- Exercise -
Rewrite every line of the items below as a Markdown table with the columns Row and Line, numbering each row and skipping blank lines. Leave the pictures out of the answer.

- Saved data entries -
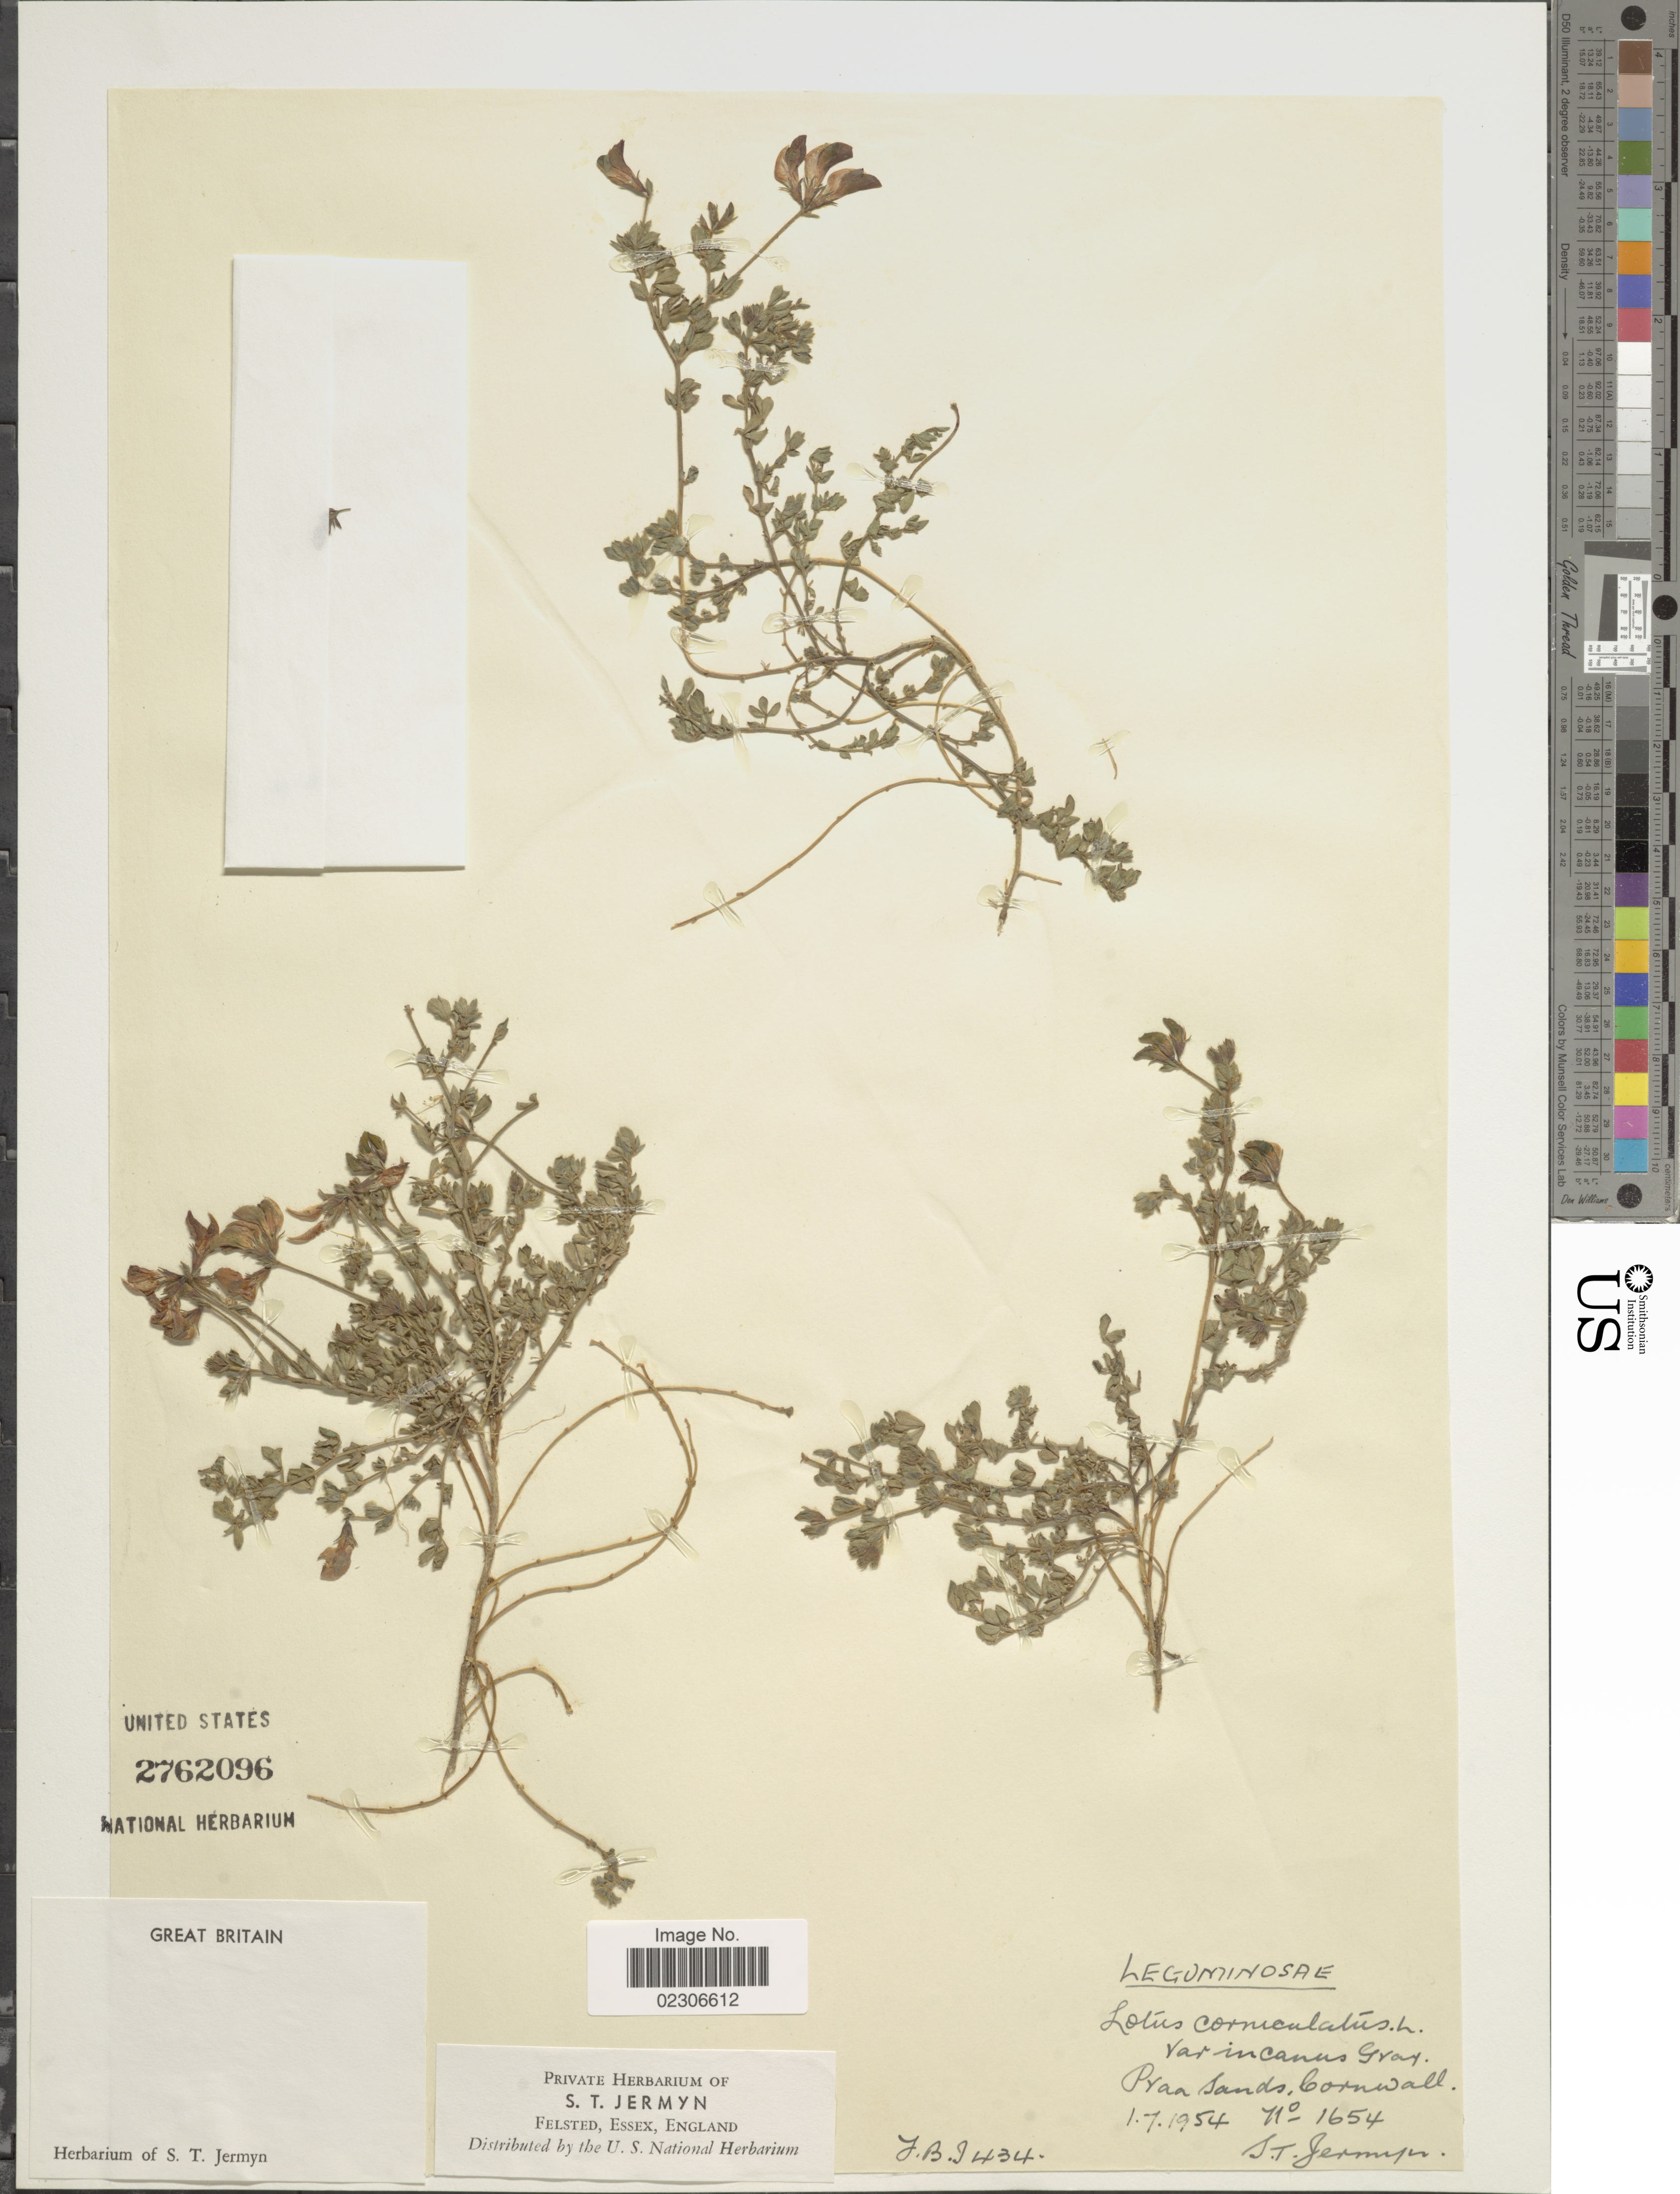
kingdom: Plantae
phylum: Tracheophyta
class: Magnoliopsida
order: Fabales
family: Fabaceae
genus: Lotus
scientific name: Lotus corniculatus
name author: L.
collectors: S. Jermyn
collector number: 1654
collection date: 1954-07-01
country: United Kingdom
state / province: England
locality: Great Britain. Cornwall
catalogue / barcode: US 2762096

- Result of the exercise -
| Row | Line |
|---|---|
| 1 | kingdom: Plantae |
| 2 | phylum: Tracheophyta |
| 3 | class: Magnoliopsida |
| 4 | order: Fabales |
| 5 | family: Fabaceae |
| 6 | genus: Lotus |
| 7 | scientific name: Lotus corniculatus |
| 8 | name author: L. |
| 9 | collectors: S. Jermyn |
| 10 | collector number: 1654 |
| 11 | collection date: 1954-07-01 |
| 12 | country: United Kingdom |
| 13 | state / province: England |
| 14 | locality: Great Britain. Cornwall |
| 15 | catalogue / barcode: US 2762096 |